O orgulho leva muitas vezes o criminoso a recusar defender-se nos tribunais humanos; nem o desprezo geral, nem as severidades da lei são bastantes para o obrigarem a vergar a cabeça; tem coragem para adoptar o crime, deixando-lhe o nome de crime; mas esse mesmo, a sós, no tribunal da consciência, procurará com ardor pleitear a causa que abandonou perante juízes, de cujas mãos pode sair a sentença de morte.
Longe de nós querer estabelecer analogias, muito íntimas, entre estes perpetradores de grandes maldades e Carlos, que, para com a consciência, só tinha a justificar-se de um desses pecaditos que, mais ou menos, há-de forçosamente cometer quem não tenha nas veias um sangue de vinte anos.
Mas é um tal júri o da consciência, que, sempre que tais pleitos são necessários no seu tribunal, a causa é já por isso má. Para as justas dispensa advogados.
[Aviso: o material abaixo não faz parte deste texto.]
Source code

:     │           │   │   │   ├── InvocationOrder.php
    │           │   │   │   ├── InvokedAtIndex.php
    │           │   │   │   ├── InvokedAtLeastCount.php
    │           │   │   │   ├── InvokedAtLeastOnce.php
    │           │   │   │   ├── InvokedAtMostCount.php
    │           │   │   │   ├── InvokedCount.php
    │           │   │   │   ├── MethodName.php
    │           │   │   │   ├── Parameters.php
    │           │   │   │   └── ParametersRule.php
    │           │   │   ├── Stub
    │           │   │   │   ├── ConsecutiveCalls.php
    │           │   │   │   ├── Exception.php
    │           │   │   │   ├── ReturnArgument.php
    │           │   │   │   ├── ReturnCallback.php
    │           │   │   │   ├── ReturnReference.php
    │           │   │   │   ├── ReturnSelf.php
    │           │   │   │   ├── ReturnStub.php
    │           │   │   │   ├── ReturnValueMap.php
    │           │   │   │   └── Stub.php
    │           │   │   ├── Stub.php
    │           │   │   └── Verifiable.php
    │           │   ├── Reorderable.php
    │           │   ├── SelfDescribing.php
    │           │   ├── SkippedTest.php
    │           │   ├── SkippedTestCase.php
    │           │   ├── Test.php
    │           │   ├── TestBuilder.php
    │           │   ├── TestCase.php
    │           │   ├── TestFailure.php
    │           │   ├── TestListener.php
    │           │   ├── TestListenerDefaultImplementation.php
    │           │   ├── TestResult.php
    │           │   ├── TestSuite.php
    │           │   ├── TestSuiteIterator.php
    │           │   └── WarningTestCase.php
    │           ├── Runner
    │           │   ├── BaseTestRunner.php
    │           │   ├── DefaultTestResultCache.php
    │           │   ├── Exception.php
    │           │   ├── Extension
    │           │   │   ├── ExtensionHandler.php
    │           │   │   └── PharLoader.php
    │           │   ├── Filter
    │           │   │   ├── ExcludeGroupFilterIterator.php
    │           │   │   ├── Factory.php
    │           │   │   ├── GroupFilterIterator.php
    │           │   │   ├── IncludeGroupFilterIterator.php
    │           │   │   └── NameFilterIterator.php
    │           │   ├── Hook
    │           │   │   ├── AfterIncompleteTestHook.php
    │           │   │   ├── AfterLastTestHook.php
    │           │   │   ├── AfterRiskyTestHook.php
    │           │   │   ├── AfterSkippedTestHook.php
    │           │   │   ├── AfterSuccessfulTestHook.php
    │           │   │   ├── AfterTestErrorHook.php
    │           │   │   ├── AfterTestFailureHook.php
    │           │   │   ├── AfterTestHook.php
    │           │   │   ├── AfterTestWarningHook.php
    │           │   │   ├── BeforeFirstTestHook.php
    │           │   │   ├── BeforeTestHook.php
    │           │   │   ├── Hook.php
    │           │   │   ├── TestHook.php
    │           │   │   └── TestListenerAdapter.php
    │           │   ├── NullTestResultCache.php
Não procuremos iludir-nos nós, como Carlos; sem querer duvidar dos bons sentimentos dele, pode-se ir buscar outras razões para a visita, cujos pormenores no último capítulo relatámos.
O que é fora de dúvida é que, depois daquela vigília em que o leitor o viu, não teve Carlos pensamento e imaginação, senão para descobrir um meio de tornar a encontrar-se com Cecília e de falar-lhe.
O resultado foi o que sabemos.
Se havia sido tão profunda a impressão produzida por a casual revelação do teatro naquele espírito afectado já de vagos prelúdios do mal, mais a fundo se gravou ainda depois da visita feita a Cecília.
Parecia que nas poucas palavras que nessa entrevista Cecília pronunciara, Carlos tinha decifrado sentidos ocultos; pensava nelas!
Depois a consciência de ter sido quase evocado por aquela mal distinta figura de mulher, quando dias antes fitara de longe distraidamente os olhos em uma janela, avultava-lhe agora como uma coisa acima do simples acaso; por pouco estava a acreditar que a secreto influxo lhe haviam nesse dia obedecido os olhos.